There were stories of hymns learned upon grandma’s piano, notes plinked out slowly but surely, the only song ever truly learned, but remembered. There was one hymn that was chosen which left someone else in tears because it brought up memories of loved ones and their passing. There were stories shared of loss and hope and the ways that the Holy Spirit ends up moving through our lives in unexpected ways. I had said the whole day leading up to the service that I hoped we got some Christmas music, thinking that the vibe I was searching for was Joy to the World, and what ended up happening was Of the Father’s Love Begotten to close the service, and the tears finally got me, because those notes took me to so many places along my faith journey that evoked peace and calm and hope.
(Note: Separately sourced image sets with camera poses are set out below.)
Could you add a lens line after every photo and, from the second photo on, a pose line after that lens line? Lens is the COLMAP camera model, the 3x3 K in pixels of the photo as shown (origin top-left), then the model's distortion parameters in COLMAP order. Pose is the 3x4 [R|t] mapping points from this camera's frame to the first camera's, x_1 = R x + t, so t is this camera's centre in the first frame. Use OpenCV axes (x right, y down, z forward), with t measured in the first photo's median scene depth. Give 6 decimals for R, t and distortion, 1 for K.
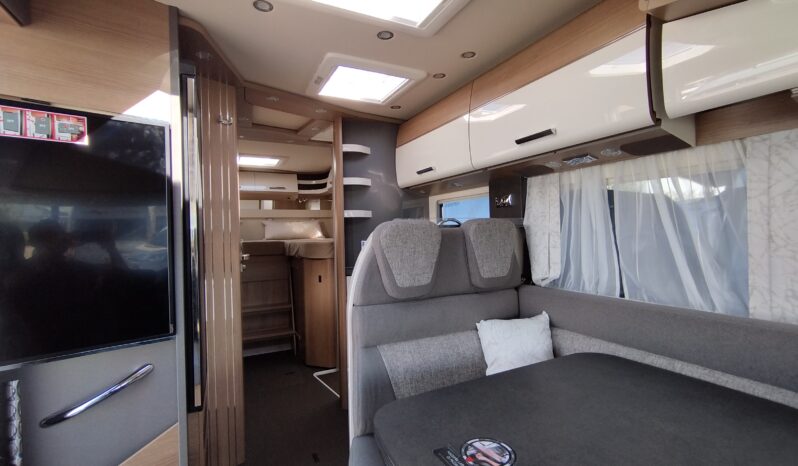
lens RADIAL K [[362.3, 0, 396.8], [0, 362.3, 232.1], [0, 0, 1]] dist [0.000755, -0.000083]
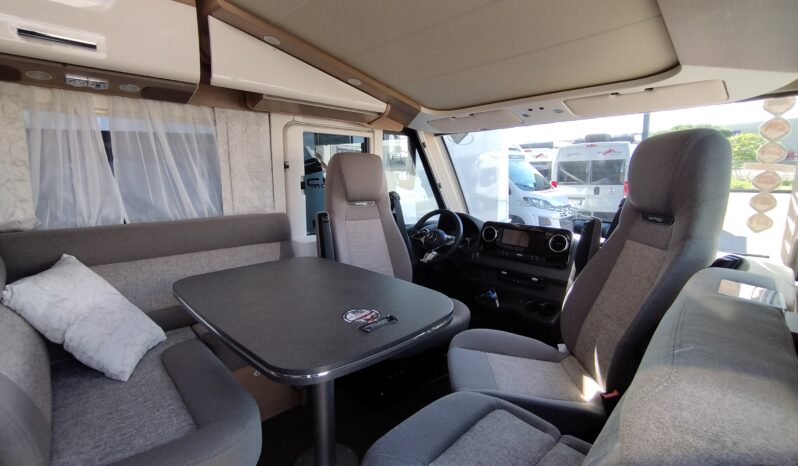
lens RADIAL K [[362.3, 0, 396.8], [0, 362.3, 232.1], [0, 0, 1]] dist [0.000755, -0.000083]
pose [[-0.298841, -0.123458, 0.946283, -0.690792], [0.008221, 0.991227, 0.131918, 0.067896], [-0.954268, 0.047201, -0.295204, 0.553518]]
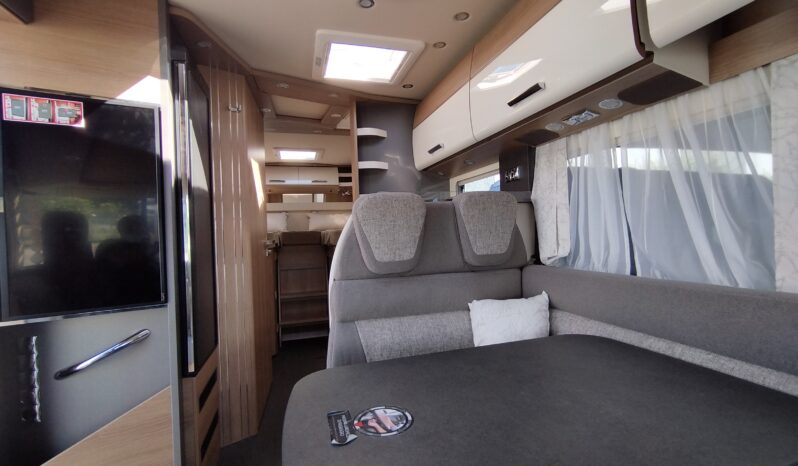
lens RADIAL K [[362.1, 0, 397.3], [0, 362.1, 231.0], [0, 0, 1]] dist [0.000402, 0.000153]
pose [[0.984050, -0.010880, -0.177562, 0.232304], [0.011347, 0.999934, 0.001615, 0.070823], [0.177532, -0.003604, 0.984108, 0.061768]]
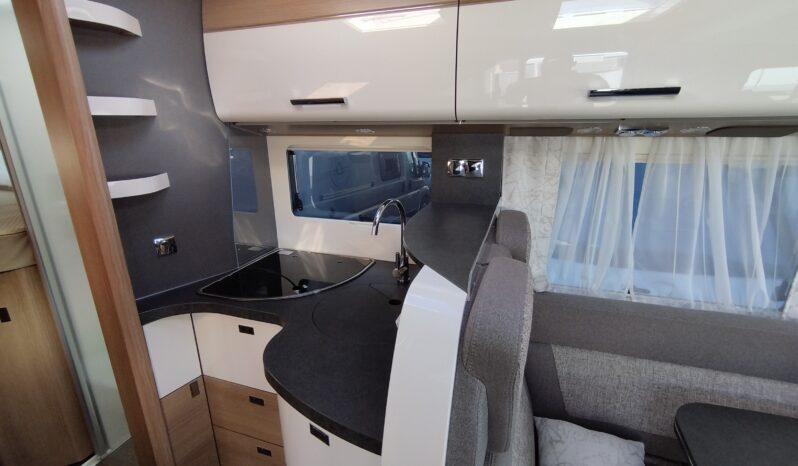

I have never felt so acutely the presence of the communion of the saints in light. As we each chose our hymns, you knew they were being chosen with others in mind, and as we sang you could feel them present with us, and it was palpable and powerful and that is how eternal life happens now.
When I watch a Tigers game and think of my grandpa, complain the way he used to at the tv, that is eternal life, because his presence is alive and shining through me. When we sing a hymn that reminds you of your parents, your grandparents, a beloved companion along life’s journey and you feel their presence with you, that is eternal life, because you are keeping their faith, their strength alive and vibrant. When you look at your kids or look at your own self in the mirror and see the eyes of another shining out, that is eternal life, because they live on through us. When we live out the faith that has been passed down to each of us by some beloved ancestor that is eternal life because we are living out and living into the promises that they first taught us.
Eternal life is out there, somewhere, some ways in the future, and it is alive and present for our loved ones who have gone before, but it is also here, now, present amongst us as we light candles and share stories and cherish memories. The communion of the saints in light surround us through each other and by being present with us in ways only known to the Holy Spirit. Eternal life is a gift, for them and for us, a gift for today and a gift for the future. May this inheritance stir your heart to belief and trust that they are here and they are also resting in Christ. May this inheritance stir your feet to action to live out your belief. May this inheritance remind you of the eternal life you are able to share today in the here and now. Share the stories, remember the cherished times, sing the hymns, and know that eternal life is for them…for us…for all. AMEN!!!